Updated: Oct 22, 2023

Photo by Tom Lupton

IFD: First of all, what is Soap Stealer?

I was born and raised in Vilnius, Lithuania and moved to the USA 6 years ago when the opportunity came in. I was sewing and creating things since I was 6-7 years old. Before that I was stealing and hiding dry soap pieces (hence my name) that my mother and aunts that sew used to make marks on the fabric. Something like tailors chalk. Actually, I started using tailors chalk only when I moved to the USA. And bought some sewing designing books and couple rulers only after moving here. Before that I was just making and learning during the process. No internet. no books, just the idea to create something new, something different. Mostly for myself and my friends as I thought that all I do is maybe just a hobby and I wouldn't be able to afford living from fashion.

IFD: How did you learn to design?

I got sewing basics from my mother and couple aunts that sew and everything else I learned myself just by making things or watching how they are made by women in my family. Growing up surrounded by ladies constantly sewing or refashioning something (because it was more affordable at that time) I got to play with fabric scraps and remnants and was creating things for dolls and later for myself and friends. I wish I paid more attention when my aunt, who is professional tailor, would sew garments for clients. But I was a teenager at that time and other things were on priority list ;)

IFD: Tell us a bit about your design process:

There is this documentary on Netflix about Franca Sozzani 'Chaos and Creation'. So I'd use this title to describe my process. It starts as an idea and then it becomes something else because I'm not good at sketching, I'm self-taught and don't have all the skills to make something I imagine and I don't make patterns... I think this "not making patterns" thing is turning against me, especially with this collection making process. By the way it is my first collection. Lots of pressure, lots of stress. And I have never been in fashion show backstage, so have no idea how things are done there.

Exercise directions:
Update the sewing interview from "I got sewing" to "priority list ;)" by writing that part out again with "fabric scraps" changed to "cloth scraps".

Pictured people or hands with joint points:
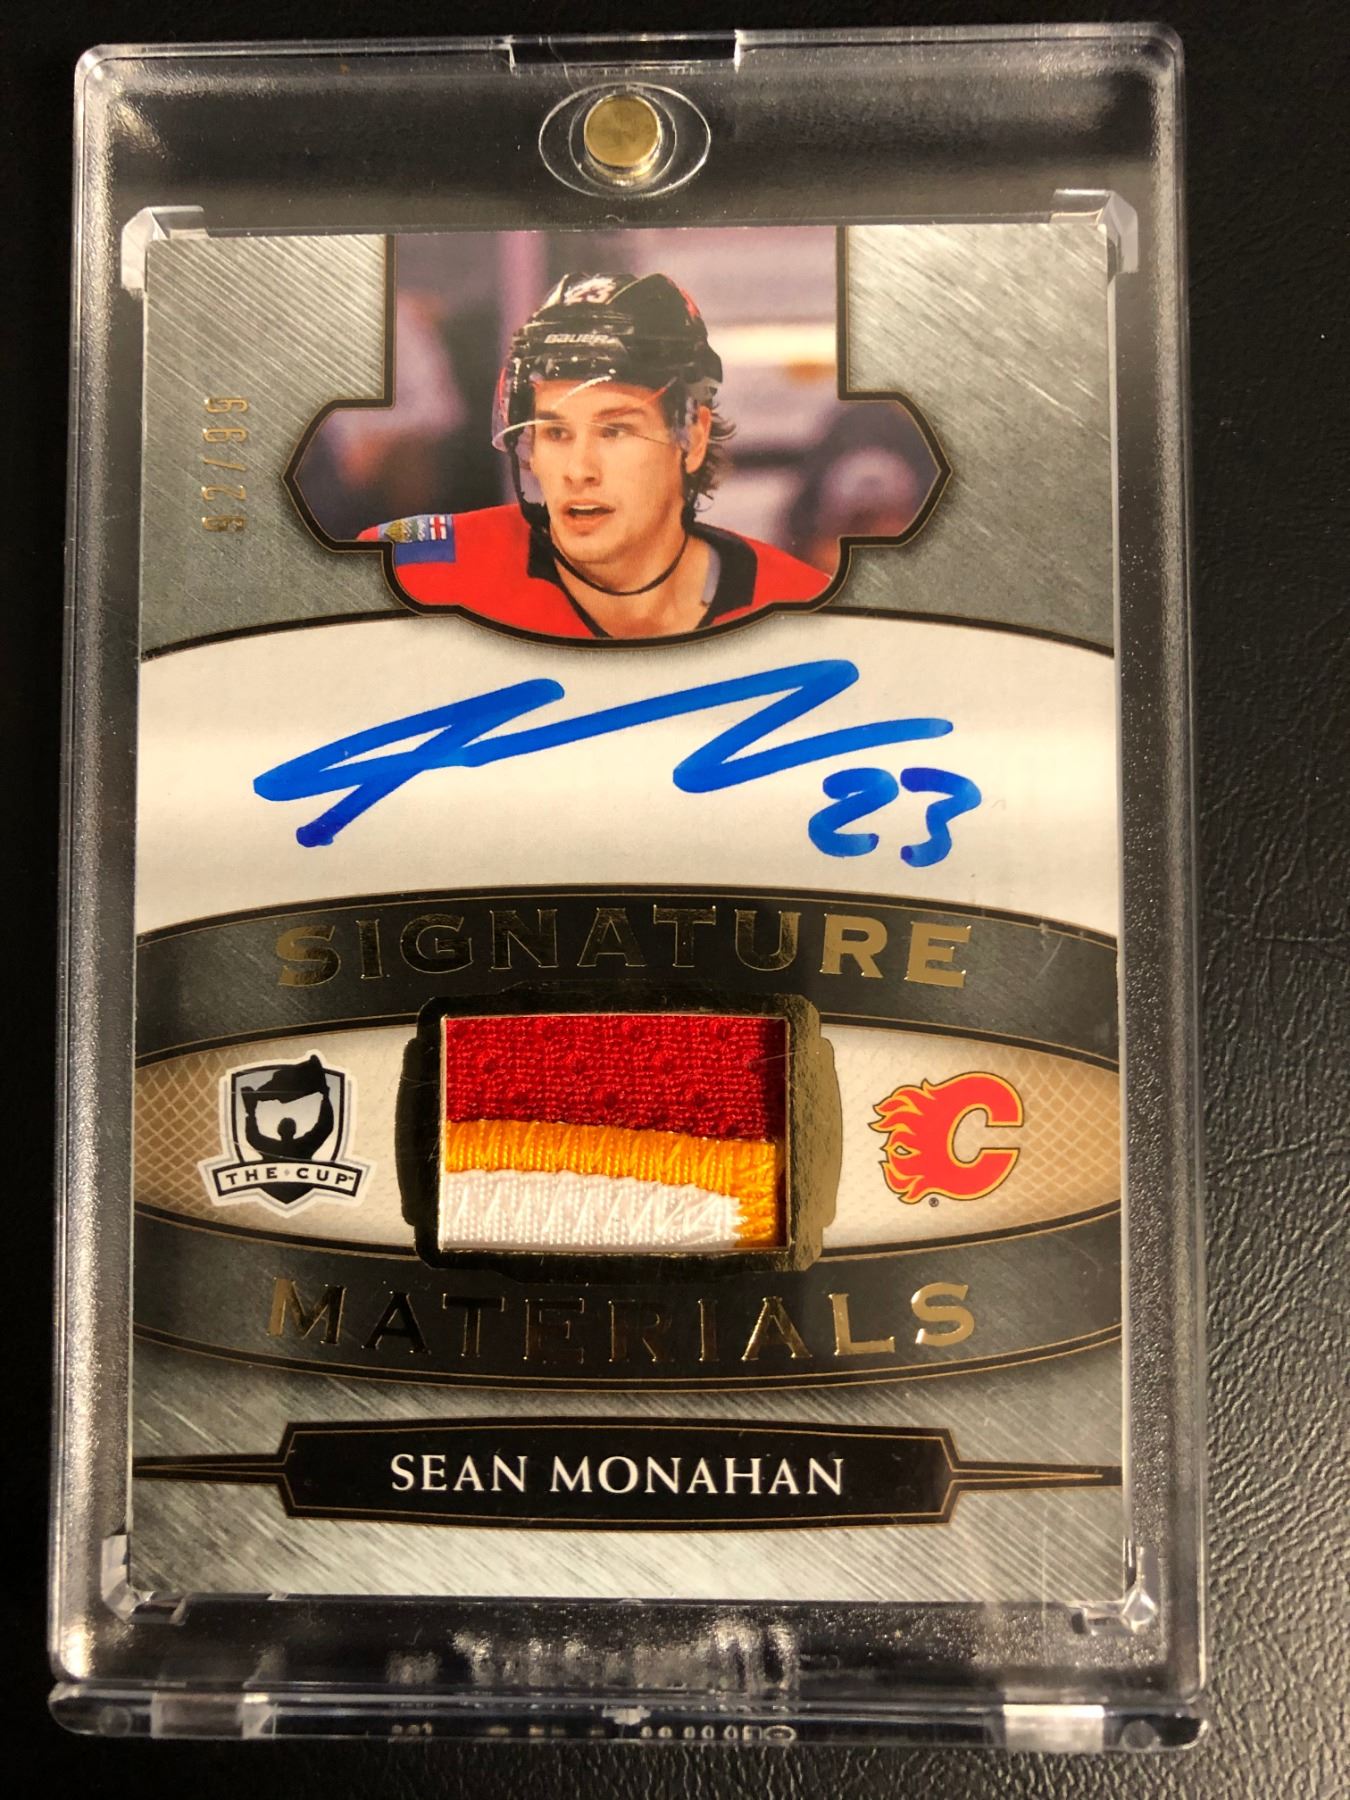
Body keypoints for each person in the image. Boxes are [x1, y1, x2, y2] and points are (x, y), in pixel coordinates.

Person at [359, 272, 830, 640]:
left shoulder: (800, 611)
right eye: (555, 432)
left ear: (692, 439)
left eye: (614, 431)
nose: (579, 470)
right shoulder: (420, 572)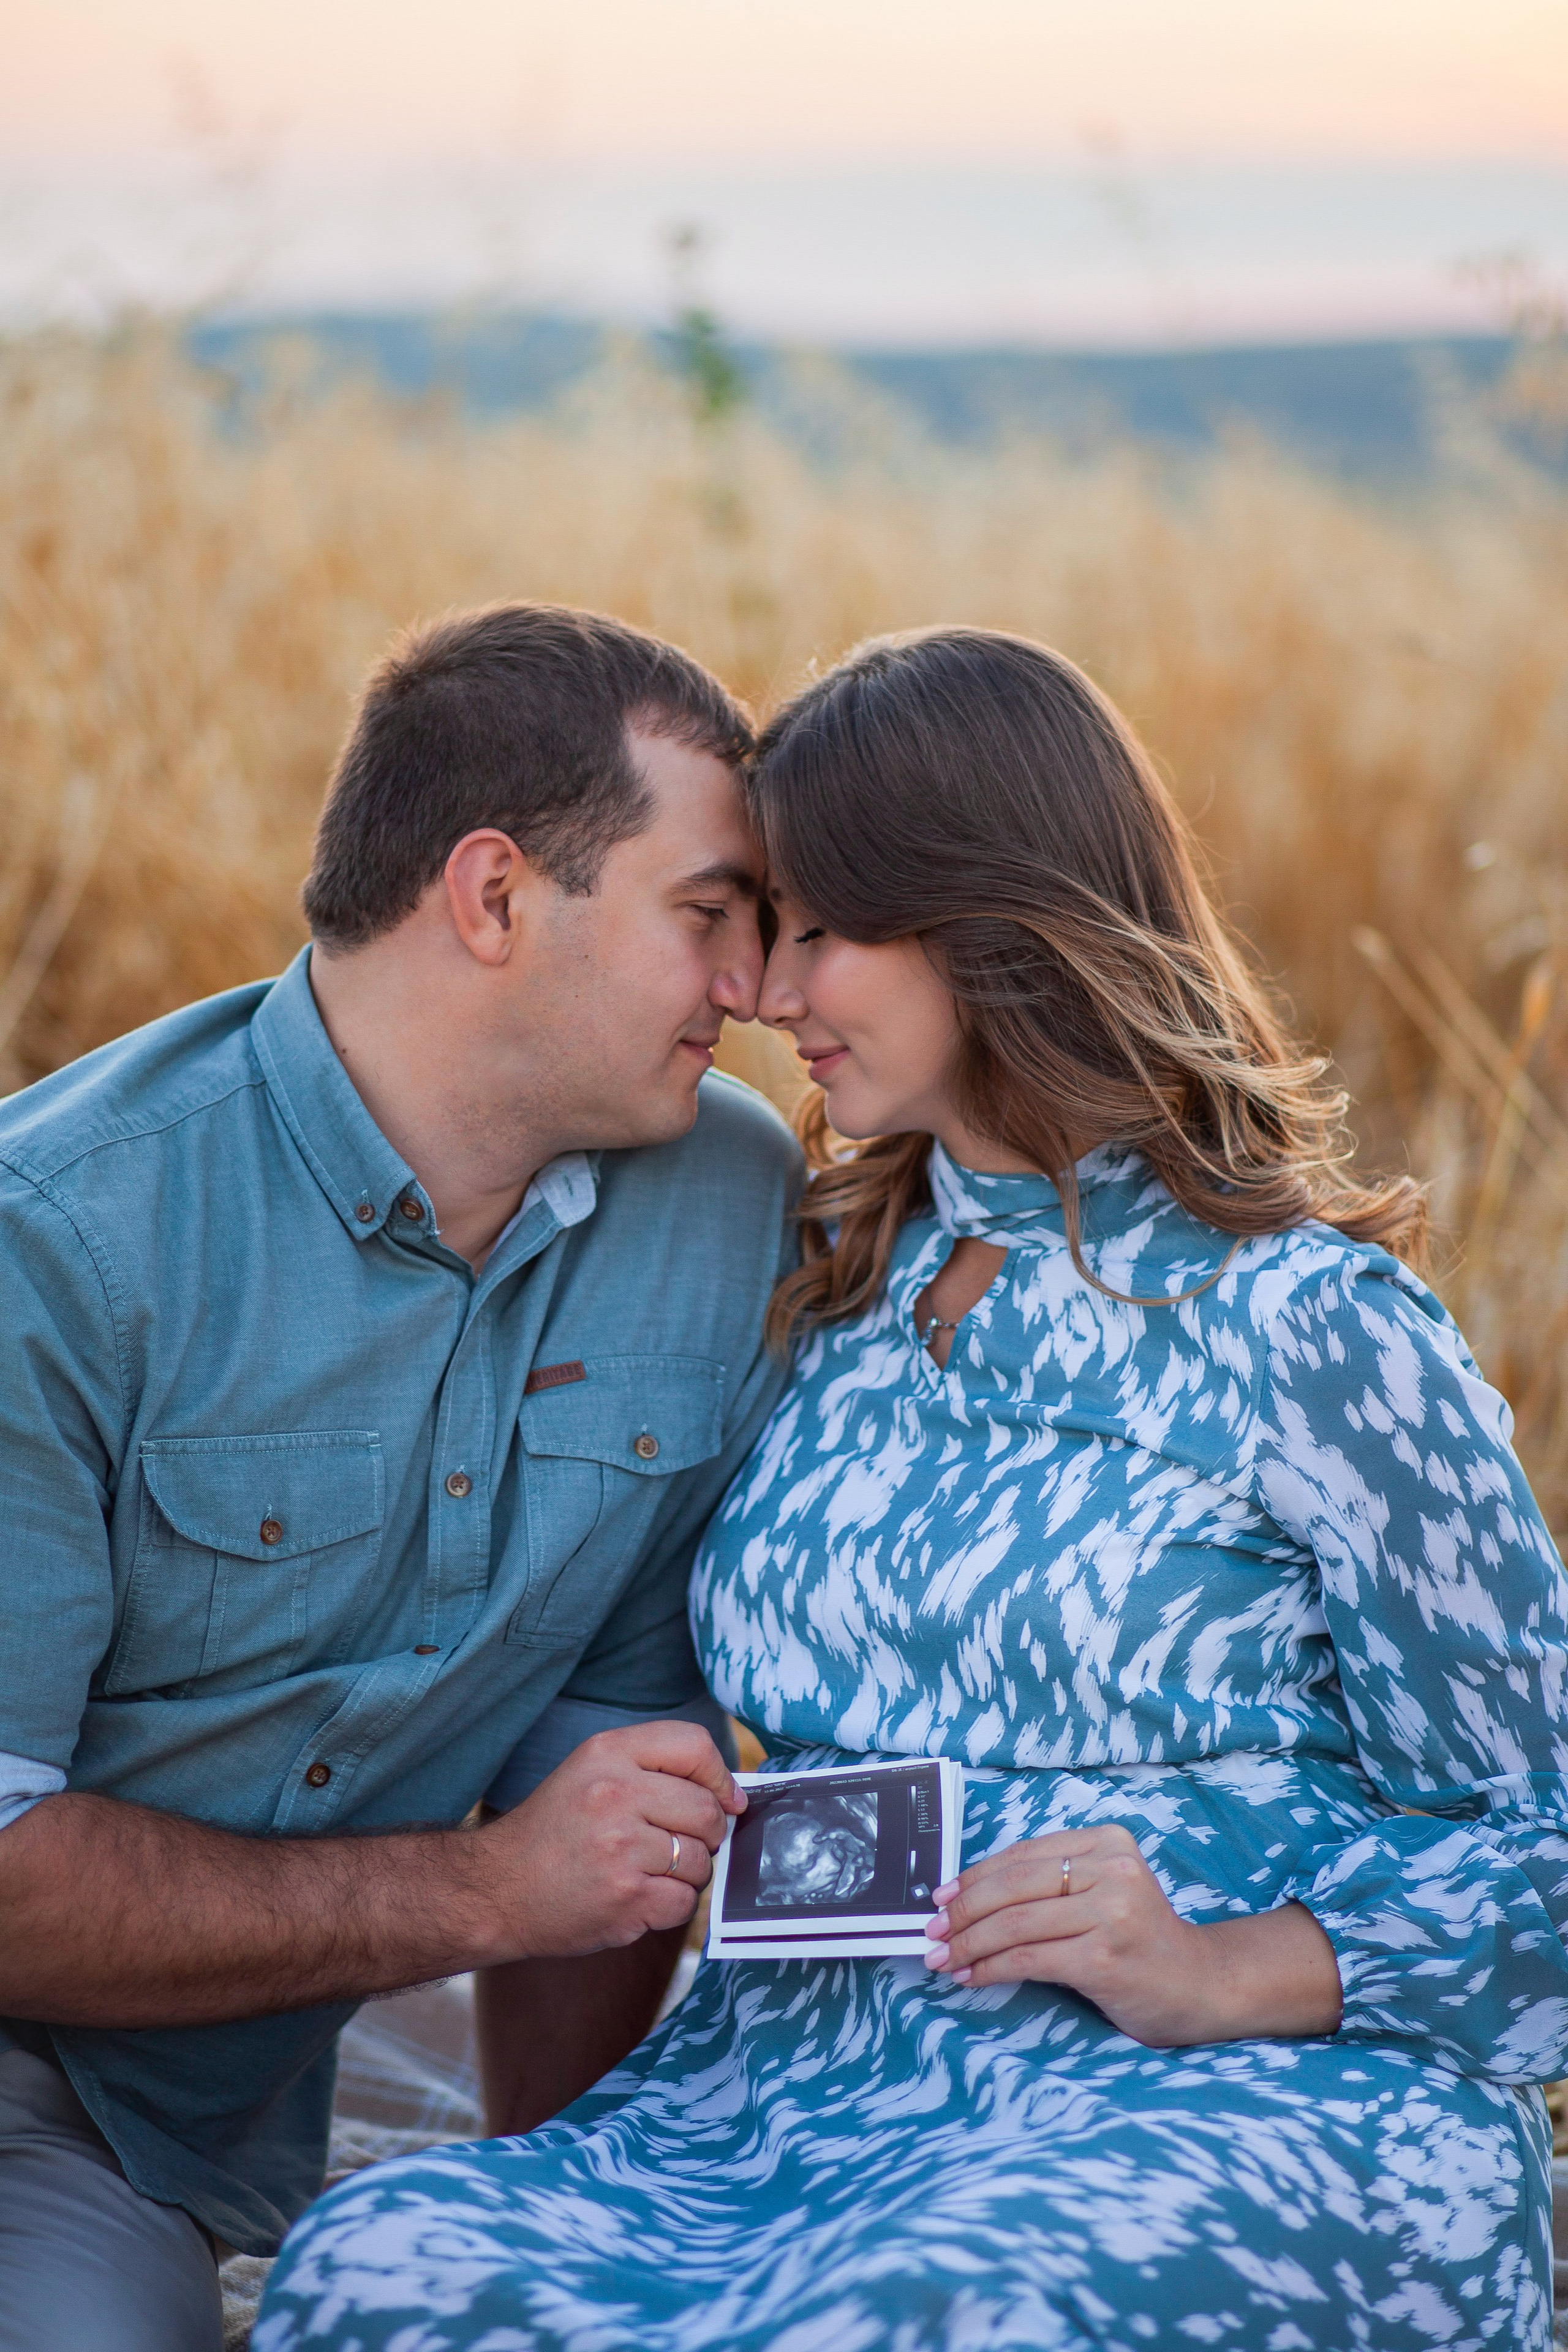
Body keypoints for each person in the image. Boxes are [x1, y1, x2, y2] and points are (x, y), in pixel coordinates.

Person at [258, 625, 1568, 2352]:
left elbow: (1544, 1837)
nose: (766, 993)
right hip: (791, 2100)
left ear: (991, 921)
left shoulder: (1307, 1327)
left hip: (1219, 2106)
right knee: (380, 2269)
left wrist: (1222, 1969)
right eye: (751, 929)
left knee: (929, 2314)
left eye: (818, 932)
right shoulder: (819, 1284)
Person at [0, 601, 801, 2350]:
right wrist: (483, 1891)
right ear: (495, 896)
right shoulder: (53, 1244)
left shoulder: (726, 1203)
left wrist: (546, 2213)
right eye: (707, 917)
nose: (753, 989)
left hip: (211, 2121)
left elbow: (614, 1760)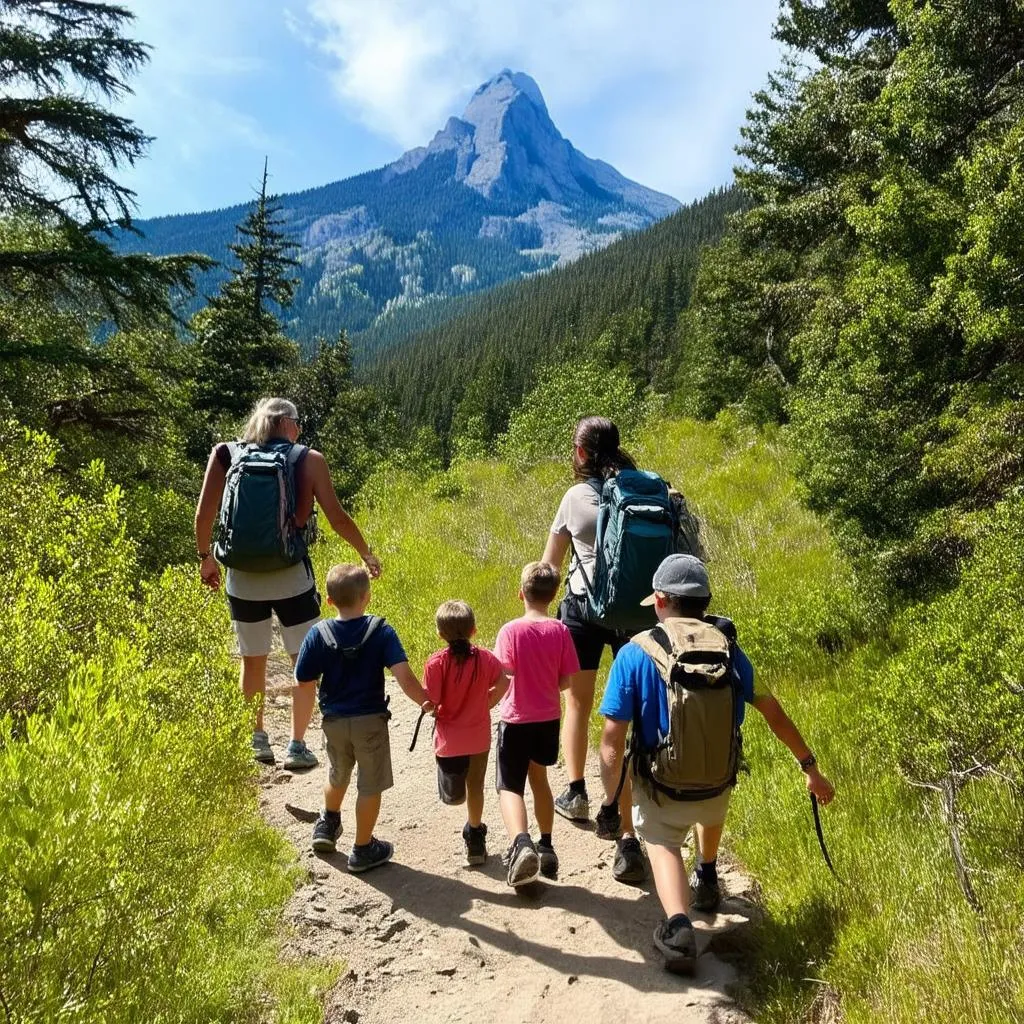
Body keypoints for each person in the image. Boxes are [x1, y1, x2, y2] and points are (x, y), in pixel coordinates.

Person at [596, 554, 836, 974]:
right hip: (717, 793)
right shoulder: (730, 650)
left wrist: (611, 797)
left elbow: (612, 741)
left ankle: (677, 926)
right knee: (710, 797)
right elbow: (773, 712)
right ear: (705, 602)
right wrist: (810, 768)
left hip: (663, 789)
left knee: (664, 841)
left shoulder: (635, 653)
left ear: (659, 601)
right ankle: (707, 874)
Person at [195, 396, 381, 768]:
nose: (299, 428)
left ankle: (257, 740)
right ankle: (297, 745)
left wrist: (206, 559)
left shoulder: (225, 454)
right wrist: (366, 553)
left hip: (242, 579)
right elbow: (337, 517)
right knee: (304, 662)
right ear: (284, 423)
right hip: (291, 576)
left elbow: (204, 513)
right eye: (297, 421)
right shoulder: (308, 459)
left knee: (253, 661)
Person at [540, 415, 646, 883]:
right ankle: (628, 809)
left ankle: (577, 792)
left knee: (577, 703)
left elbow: (549, 565)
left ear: (581, 452)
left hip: (584, 611)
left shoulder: (574, 497)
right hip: (634, 615)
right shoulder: (640, 487)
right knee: (623, 714)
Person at [294, 563, 430, 872]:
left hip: (334, 722)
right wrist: (425, 701)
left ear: (329, 601)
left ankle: (327, 824)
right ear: (366, 597)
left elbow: (303, 678)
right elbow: (404, 677)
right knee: (370, 785)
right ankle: (363, 847)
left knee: (336, 772)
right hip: (370, 722)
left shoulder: (319, 633)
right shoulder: (380, 631)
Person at [493, 562, 580, 888]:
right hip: (548, 719)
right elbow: (565, 681)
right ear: (554, 594)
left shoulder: (510, 631)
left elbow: (503, 676)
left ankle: (521, 843)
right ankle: (546, 845)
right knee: (539, 779)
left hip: (515, 719)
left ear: (521, 594)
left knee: (509, 786)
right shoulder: (561, 630)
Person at [422, 600, 508, 866]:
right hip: (478, 736)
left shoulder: (436, 663)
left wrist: (431, 708)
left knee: (454, 788)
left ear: (440, 634)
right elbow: (504, 681)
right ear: (473, 630)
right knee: (476, 786)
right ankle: (475, 835)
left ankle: (452, 793)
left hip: (449, 740)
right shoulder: (485, 658)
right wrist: (489, 701)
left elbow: (432, 700)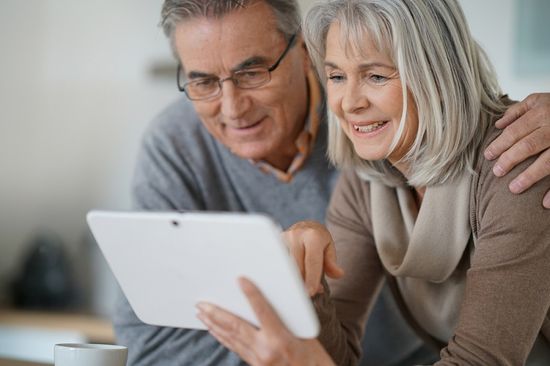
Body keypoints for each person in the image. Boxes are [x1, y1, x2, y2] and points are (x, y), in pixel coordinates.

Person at [115, 0, 550, 365]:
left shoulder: (516, 159)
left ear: (435, 71)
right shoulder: (369, 174)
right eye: (338, 76)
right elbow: (336, 349)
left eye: (376, 75)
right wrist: (308, 284)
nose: (348, 103)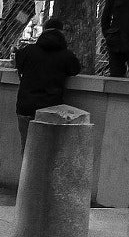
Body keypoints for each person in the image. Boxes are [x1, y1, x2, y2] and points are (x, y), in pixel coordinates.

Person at [12, 18, 82, 147]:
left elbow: (18, 63)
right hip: (51, 107)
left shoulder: (28, 51)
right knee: (47, 151)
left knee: (27, 149)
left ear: (43, 31)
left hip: (26, 106)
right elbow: (75, 69)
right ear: (62, 33)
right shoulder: (66, 55)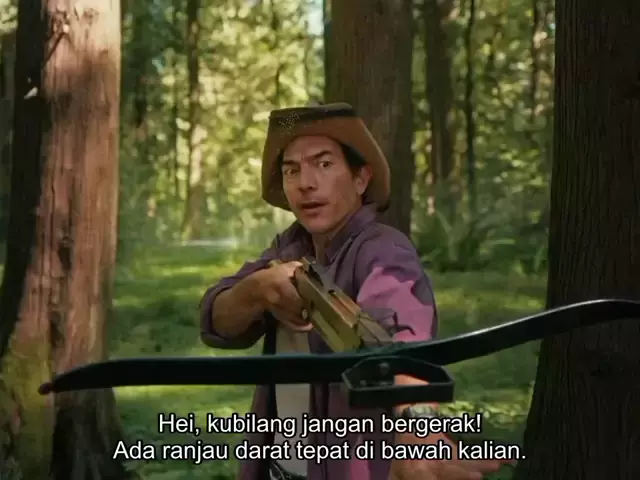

Exercise answer:
I got sewing basics from my mother and couple aunts that sew and everything else I learned myself just by making things or watching how they are made by women in my family. Growing up surrounded by ladies constantly sewing or refashioning something (because it was more affordable at that time) I got to play with cloth scraps and remnants and was creating things for dolls and later for myself and friends. I wish I paid more attention when my aunt, who is professional tailor, would sew garments for clients. But I was a teenager at that time and other things were on priority list ;)